Les filières bio changent d’échelle

Publié le : 4 juillet 2016

Interview de Philippe-André Richard, gérant d’Ovogallia

La démarche initiée par Philippe-André Richard, éleveur bio à Noyal-Pontivy (56), fête ses 30 ans cette année. La société Lann Bodiguen rassemble aujourd’hui 12 éleveurs de poules pondeuses biologiques des Côtes d’Armor, du Morbihan et de Loire-Atlantique. Les fermes sont 100 % bio, l’effectif par poulailler est de 3 000 à 9 000 poules et toutes les céréales sont d’origine française. Le centre de conditionnement Ovogallia, qui commercialise les œufs dans l’Ouest et la région parisienne, entend jouer la carte de l’exigence sur le marché de l’œuf bio.

Quelle est la conjoncture depuis le début de l’année sur le marché de l’œuf bio ?

On constate actuellement une très forte demande en œufs bio. Toutes les organisations de producteurs recrutent, même celles qui s’étaient désengagées du marché il y a quelques temps. Cela change l’approche du marché au regard des années précédentes plus difficiles.

Malheureusement, la tendance de fond reste la construction de grosses unités de production et l’embellie actuelle me paraît donc conjoncturelle.

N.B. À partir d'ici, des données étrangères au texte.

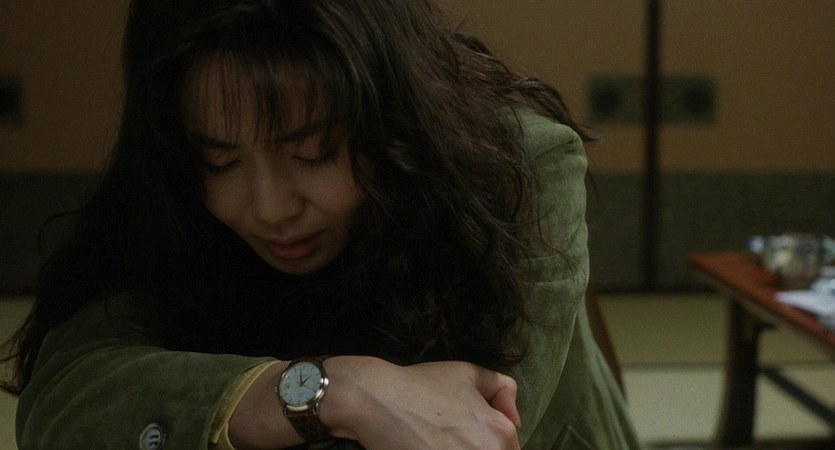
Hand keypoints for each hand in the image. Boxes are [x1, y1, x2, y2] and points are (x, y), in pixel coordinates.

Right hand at [320, 356, 520, 449]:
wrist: (378, 399)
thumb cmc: (421, 385)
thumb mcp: (468, 372)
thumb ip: (503, 388)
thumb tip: (515, 419)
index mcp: (501, 432)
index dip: (489, 443)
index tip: (465, 436)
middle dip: (474, 449)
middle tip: (449, 440)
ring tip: (437, 444)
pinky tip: (427, 449)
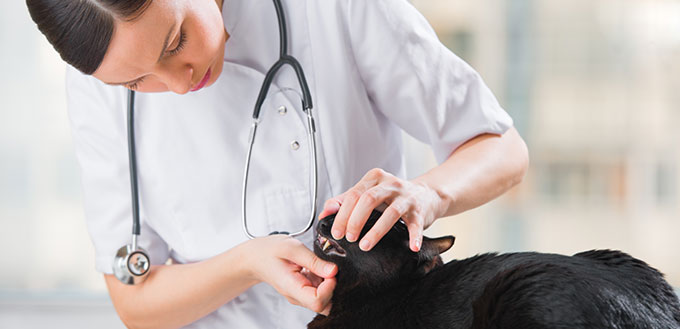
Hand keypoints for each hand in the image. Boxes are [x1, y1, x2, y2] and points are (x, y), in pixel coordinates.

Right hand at [243, 235, 336, 313]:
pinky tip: (313, 269)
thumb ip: (314, 261)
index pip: (318, 302)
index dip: (329, 288)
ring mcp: (300, 296)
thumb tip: (333, 271)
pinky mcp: (303, 292)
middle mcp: (296, 297)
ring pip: (324, 300)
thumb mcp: (292, 248)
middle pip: (324, 305)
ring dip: (326, 284)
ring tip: (315, 267)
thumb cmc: (269, 251)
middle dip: (331, 287)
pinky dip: (322, 281)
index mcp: (292, 287)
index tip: (329, 272)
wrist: (255, 257)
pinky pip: (319, 292)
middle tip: (324, 268)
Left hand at [319, 168, 445, 251]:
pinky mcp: (420, 210)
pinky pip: (416, 224)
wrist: (426, 195)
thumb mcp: (368, 193)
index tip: (336, 232)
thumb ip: (345, 201)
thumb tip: (324, 213)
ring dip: (376, 231)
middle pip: (368, 199)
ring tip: (365, 246)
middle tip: (348, 238)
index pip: (354, 194)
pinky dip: (414, 236)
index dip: (342, 214)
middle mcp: (390, 184)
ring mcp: (406, 197)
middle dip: (355, 221)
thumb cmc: (392, 197)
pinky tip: (411, 247)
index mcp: (374, 178)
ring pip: (390, 212)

Quand la consommation va de nouveau se tasser, je crains une réplique de ce qui s’est passé ces dernières années en production d’œufs bio, c’est-à-dire que les petits élevages bio présenteront moins d’intérêt au regard de certaines organisations et pourraient être condamnés à fermer.

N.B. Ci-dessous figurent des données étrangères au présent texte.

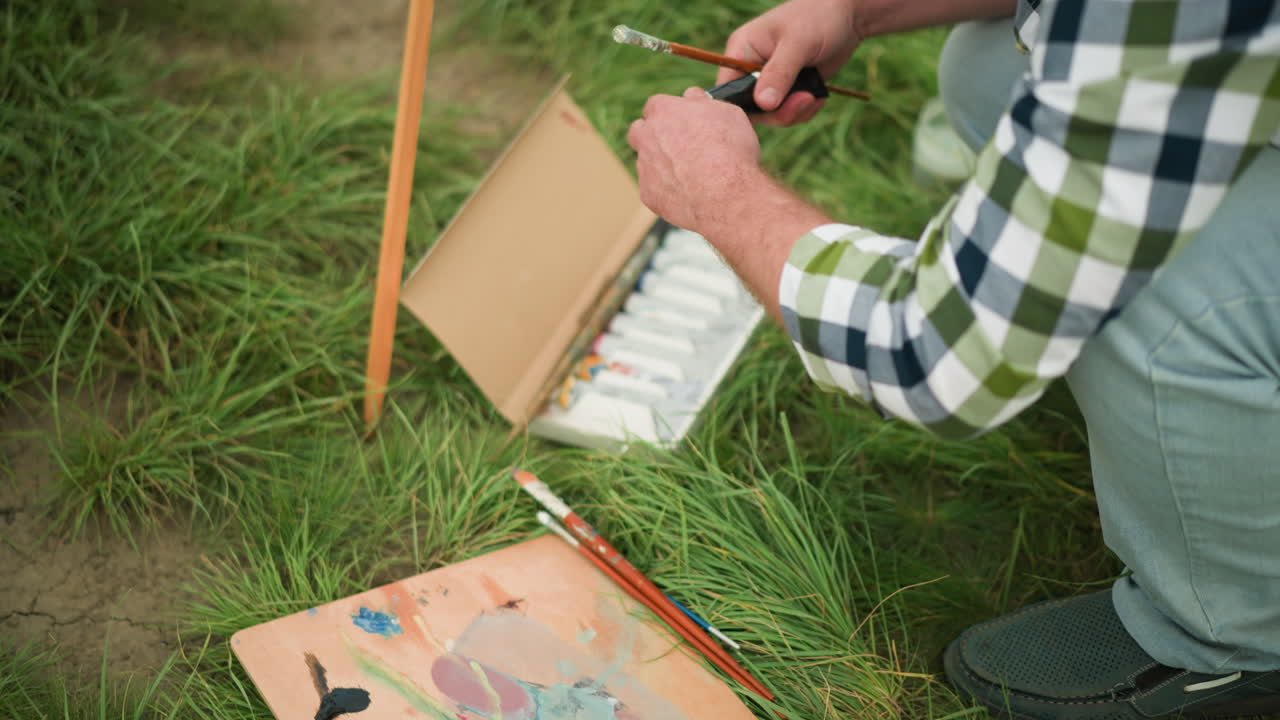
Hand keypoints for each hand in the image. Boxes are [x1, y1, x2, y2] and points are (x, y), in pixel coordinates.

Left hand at [627, 88, 763, 233]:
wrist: (724, 196)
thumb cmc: (729, 151)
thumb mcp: (727, 113)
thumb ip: (703, 102)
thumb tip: (693, 97)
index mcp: (664, 111)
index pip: (656, 105)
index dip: (671, 113)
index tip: (684, 121)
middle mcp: (647, 137)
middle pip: (639, 130)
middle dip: (652, 135)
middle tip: (676, 144)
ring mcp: (645, 167)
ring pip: (646, 161)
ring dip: (662, 164)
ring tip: (691, 174)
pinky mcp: (648, 194)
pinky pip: (653, 189)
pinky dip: (667, 189)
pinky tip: (689, 193)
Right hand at [718, 0, 861, 125]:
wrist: (845, 17)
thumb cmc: (818, 18)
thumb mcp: (798, 44)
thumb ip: (779, 73)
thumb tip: (762, 104)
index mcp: (741, 51)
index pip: (727, 91)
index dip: (741, 109)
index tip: (769, 111)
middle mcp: (749, 69)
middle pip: (750, 109)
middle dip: (778, 112)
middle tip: (805, 100)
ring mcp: (768, 82)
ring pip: (770, 115)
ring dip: (794, 112)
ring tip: (814, 96)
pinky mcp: (786, 91)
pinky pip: (786, 114)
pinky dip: (803, 111)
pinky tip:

Le manque de production actuel n’entraîne étrangement pas de hausse de prix à la consommation. Certains magasins semblent prêts à manquer de produits plutôt que d’augmenter leurs prix en rayons. Ce n’est heureusement pas le cas avec nos clients, nous sommes restés fermés sur la répercussion des hausses des matières premières sur le prix final, mais pour certains confrères la situation est plus difficile.

Dans ce contexte, comment garder la valeur ajoutée de la filière et conserver, à terme, des élevages de poules pondeuses bio de taille limitée ?

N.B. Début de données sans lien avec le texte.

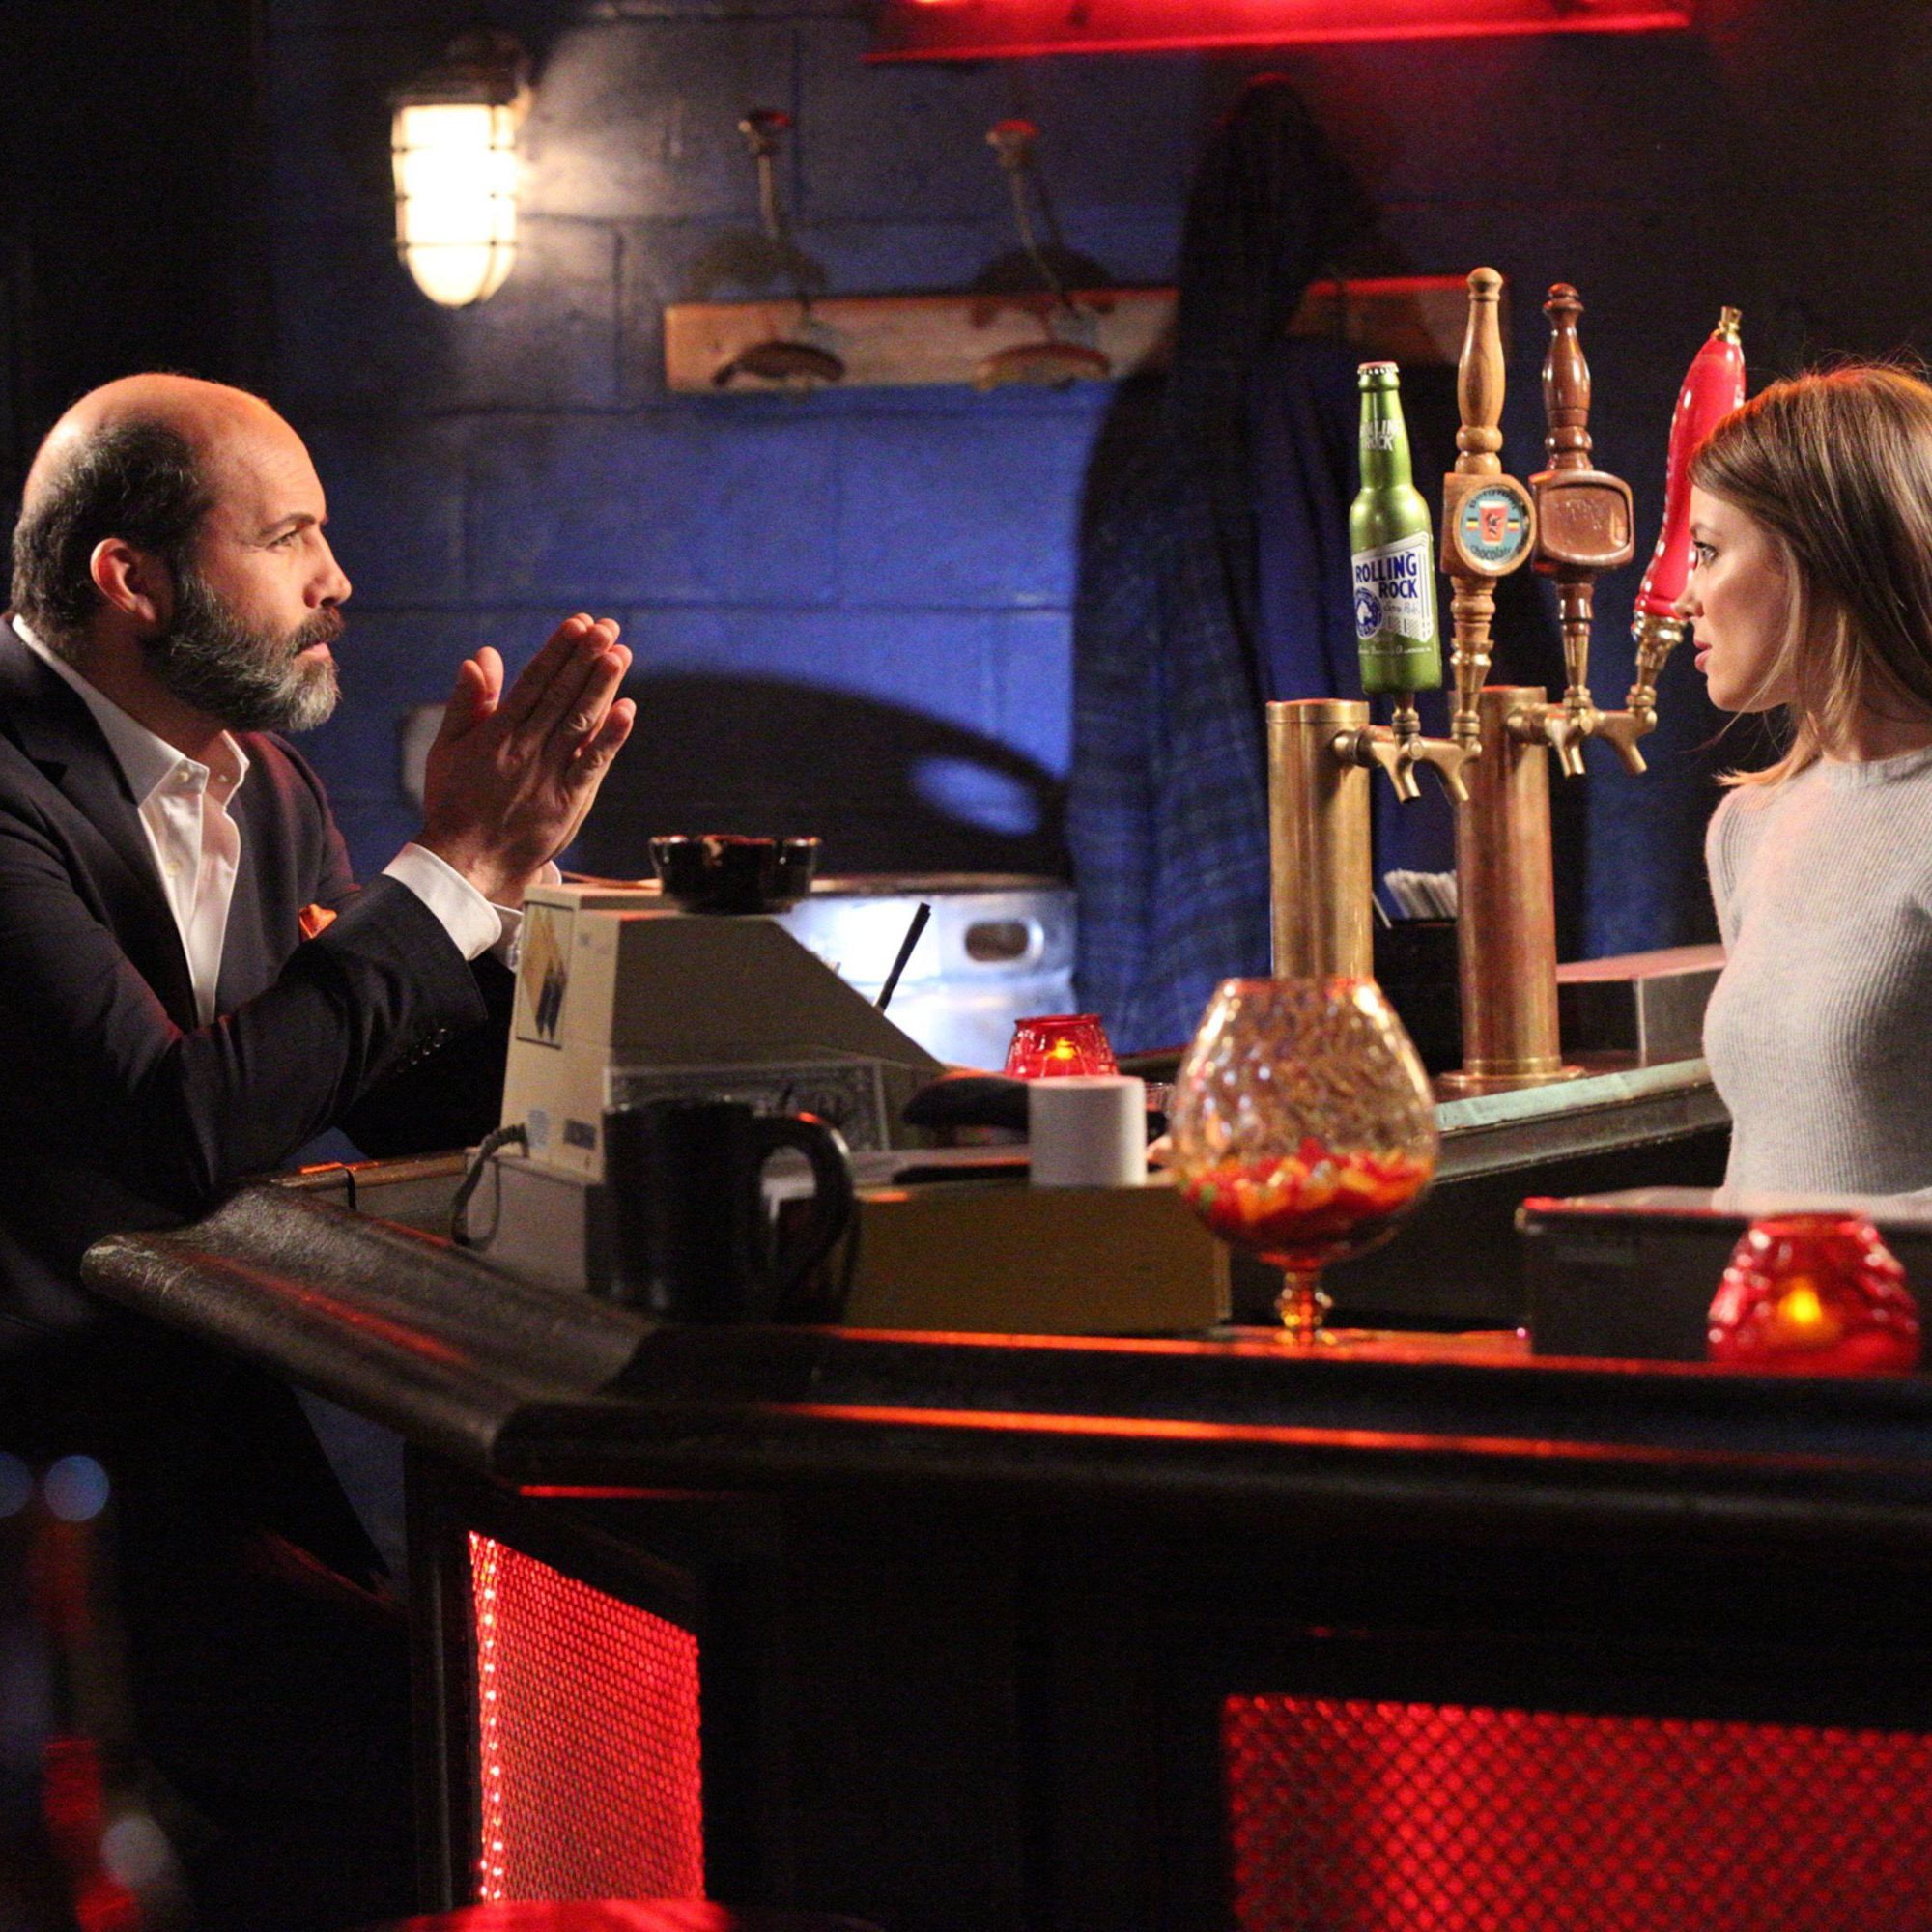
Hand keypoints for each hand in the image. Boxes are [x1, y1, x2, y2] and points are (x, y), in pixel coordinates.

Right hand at [416, 614, 635, 905]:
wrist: (467, 863)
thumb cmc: (454, 802)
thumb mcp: (447, 748)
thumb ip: (468, 702)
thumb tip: (480, 656)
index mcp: (496, 734)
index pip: (533, 682)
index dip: (557, 651)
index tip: (577, 625)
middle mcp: (525, 750)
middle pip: (561, 696)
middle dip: (586, 659)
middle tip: (607, 628)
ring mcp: (548, 776)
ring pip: (579, 723)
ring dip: (602, 687)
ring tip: (619, 654)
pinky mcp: (568, 802)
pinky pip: (592, 765)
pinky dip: (611, 737)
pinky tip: (628, 710)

Si le développement de la filière est tel aujourd’hui, c’est simplement que le cahier des charges européen le permet. Il n’y a plus d’obligation de lien au sol… et pour l’éviter, la tendance est de créer deux structures juridiques afin de séparer la production d’œufs du reste de la ferme. De très grosses unités sortent de terre dans ce contexte. Il y a une réelle dérive de la bio, avec à terme un risque de retour de bâton important d’un point de vue médiatique. Il est donc nécessaire de modifier au plus vite possible les textes règlementaires, en apportant de nouvelles règles de production.

Quels sont les profils d’éleveurs qu’Ovogallia recherche ?

Compte tenu de nos besoins, nous étudions actuellement toutes les demandes, dans les départements où nous sommes déjà présents (22, 56 et 44), mais aussi dans d’autres zones, à étudier au cas par cas. Nous cherchons des fermes 100 % bio avant tout et des éleveurs qui ne rentrent pas dans les logiques d’augmentation des tailles d’élevages sans limites. La reconversion d’un poulailler bio peut-être assez rapide. Nous préparons également plusieurs projets de nouveaux poulaillers (installation), avec des délais un peu longs avant démarrage.

Propos recueillis par Goulven Maréchal, FRAB Bretagne, publié dans Symbiose n° 213 de juin 2016.